Exercise.
Print each entry precisely; exclude the pictures.

Available records.
'''

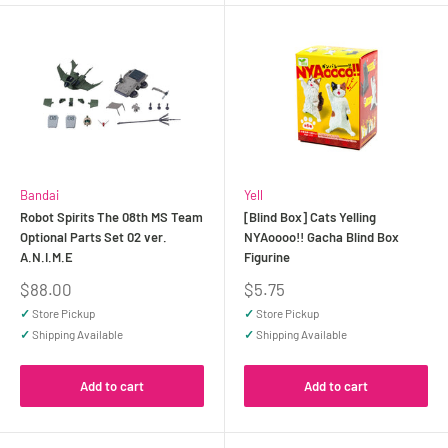
Bandai
Yell
Robot Spirits The 08th MS Team
[Blind Box] Cats Yelling
Optional Parts Set 02 ver.
NYAoooo!! Gacha Blind Box
A.N.I.M.E
Figurine
Sale
Sale
$88.00
$5.75
price
price
✓
Store Pickup
✓
Store Pickup
✓
Shipping Available
✓
Shipping Available
Add to cart
Add to cart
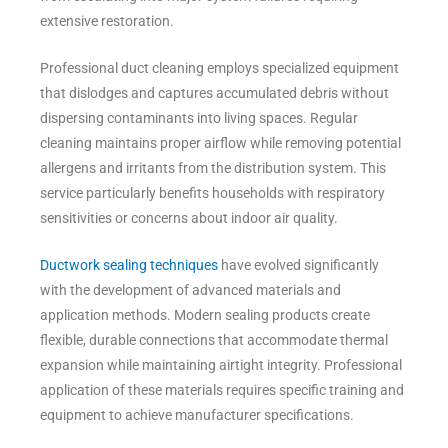
extensive restoration.
Professional duct cleaning employs specialized equipment
that dislodges and captures accumulated debris without
dispersing contaminants into living spaces. Regular
cleaning maintains proper airflow while removing potential
allergens and irritants from the distribution system. This
service particularly benefits households with respiratory
sensitivities or concerns about indoor air quality.
Ductwork sealing techniques
have evolved significantly
with the development of advanced materials and
application methods. Modern sealing products create
flexible, durable connections that accommodate thermal
expansion while maintaining airtight integrity. Professional
application of these materials requires specific training and
equipment to achieve manufacturer specifications.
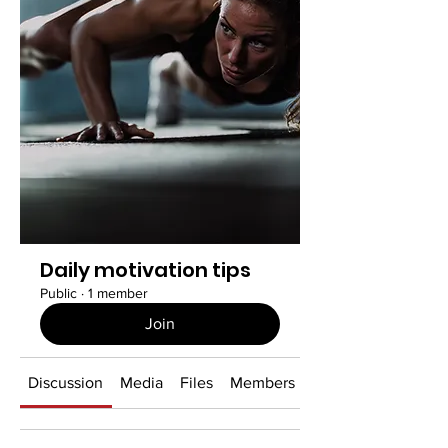
Daily motivation tips
Public
·
1 member
Join
Discussion
Media
Files
Members
About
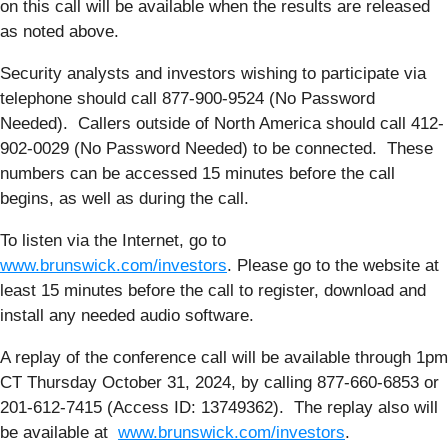
on this call will be available when the results are released
as noted above.
Security analysts and investors wishing to participate via
telephone should call 877-900-9524 (No Password
Needed). Callers outside of North America should call 412-
902-0029 (No Password Needed) to be connected. These
numbers can be accessed 15 minutes before the call
begins, as well as during the call.
To listen via the Internet, go to
www.brunswick.com/investors
. Please go to the website at
least 15 minutes before the call to register, download and
install any needed audio software.
A replay of the conference call will be available through 1pm
CT Thursday October 31, 2024, by calling 877-660-6853 or
201-612-7415 (Access ID: 13749362). The replay also will
be available at
www.brunswick.com/investors
.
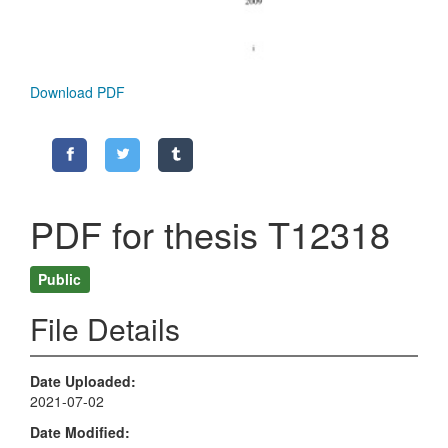
Download PDF
PDF for thesis T12318
Public
File Details
Date Uploaded
2021-07-02
Date Modified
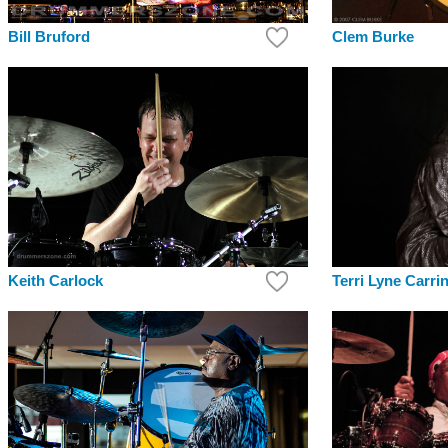
Bill Bruford
Clem Burke
Keith Carlock
Terri Lyne Carri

'''

Response below.
Bandai
Yell
Robot Spirits The 08th MS Team
[Blind Box] Cats Yelling
Optional Parts Set 02 ver.
NYAoooo!! Gacha Blind Box
A.N.I.M.E
Figurine
Sale
Sale
$88.00
$5.75
price
price
✓
Store Pickup
✓
Store Pickup
✓
Shipping Available
✓
Shipping Available
Add to cart
Add to cart
extensive restoration.
Professional duct cleaning employs specialized equipment
that dislodges and captures accumulated debris without
dispersing contaminants into living spaces. Regular
cleaning maintains proper airflow while removing potential
allergens and irritants from the distribution system. This
service particularly benefits households with respiratory
sensitivities or concerns about indoor air quality.
Ductwork sealing techniques
have evolved significantly
with the development of advanced materials and
application methods. Modern sealing products create
flexible, durable connections that accommodate thermal
expansion while maintaining airtight integrity. Professional
application of these materials requires specific training and
equipment to achieve manufacturer specifications.
Daily motivation tips
Public
·
1 member
Join
Discussion
Media
Files
Members
About
on this call will be available when the results are released
as noted above.
Security analysts and investors wishing to participate via
telephone should call 877-900-9524 (No Password
Needed). Callers outside of North America should call 412-
902-0029 (No Password Needed) to be connected. These
numbers can be accessed 15 minutes before the call
begins, as well as during the call.
To listen via the Internet, go to
www.brunswick.com/investors
. Please go to the website at
least 15 minutes before the call to register, download and
install any needed audio software.
A replay of the conference call will be available through 1pm
CT Thursday October 31, 2024, by calling 877-660-6853 or
201-612-7415 (Access ID: 13749362). The replay also will
be available at
www.brunswick.com/investors
.
Download PDF
PDF for thesis T12318
Public
File Details
Date Uploaded
2021-07-02
Date Modified
Bill Bruford
Clem Burke
Keith Carlock
Terri Lyne Carri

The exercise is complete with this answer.